**Your assignment**
Please copy everything in the records below, from the line containing "Magelang 56172" down to the line containing "Exporter vers iCal", including both of those lines. Reproduce each line unchanged.

**Input records**
= = =
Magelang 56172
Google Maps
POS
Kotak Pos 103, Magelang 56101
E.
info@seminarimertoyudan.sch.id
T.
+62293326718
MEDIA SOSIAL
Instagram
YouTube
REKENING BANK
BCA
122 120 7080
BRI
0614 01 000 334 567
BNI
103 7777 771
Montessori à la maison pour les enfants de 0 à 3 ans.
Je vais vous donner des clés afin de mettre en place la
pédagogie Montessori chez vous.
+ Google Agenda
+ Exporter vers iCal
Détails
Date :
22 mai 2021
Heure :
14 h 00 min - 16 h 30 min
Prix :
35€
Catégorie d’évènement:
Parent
= = =
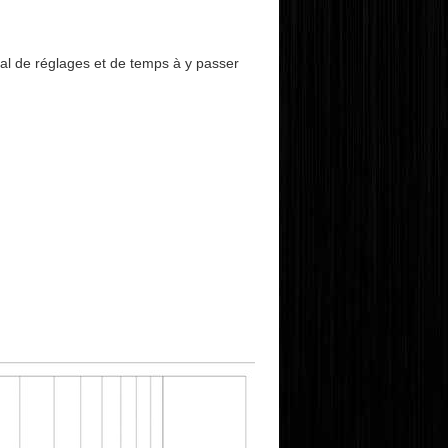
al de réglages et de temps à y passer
= = =
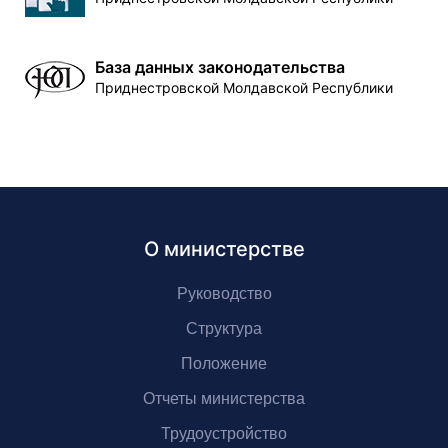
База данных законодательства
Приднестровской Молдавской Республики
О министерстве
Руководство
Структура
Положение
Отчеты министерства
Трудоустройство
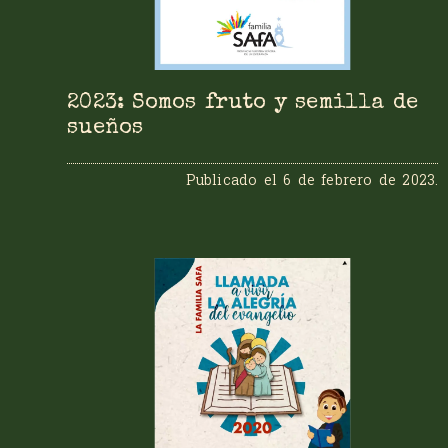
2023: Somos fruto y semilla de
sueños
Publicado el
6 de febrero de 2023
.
= = =
**Answer**
Magelang 56172
Google Maps
POS
Kotak Pos 103, Magelang 56101
E.
info@seminarimertoyudan.sch.id
T.
+62293326718
MEDIA SOSIAL
Instagram
YouTube
REKENING BANK
BCA
122 120 7080
BRI
0614 01 000 334 567
BNI
103 7777 771
Montessori à la maison pour les enfants de 0 à 3 ans.
Je vais vous donner des clés afin de mettre en place la
pédagogie Montessori chez vous.
+ Google Agenda
+ Exporter vers iCal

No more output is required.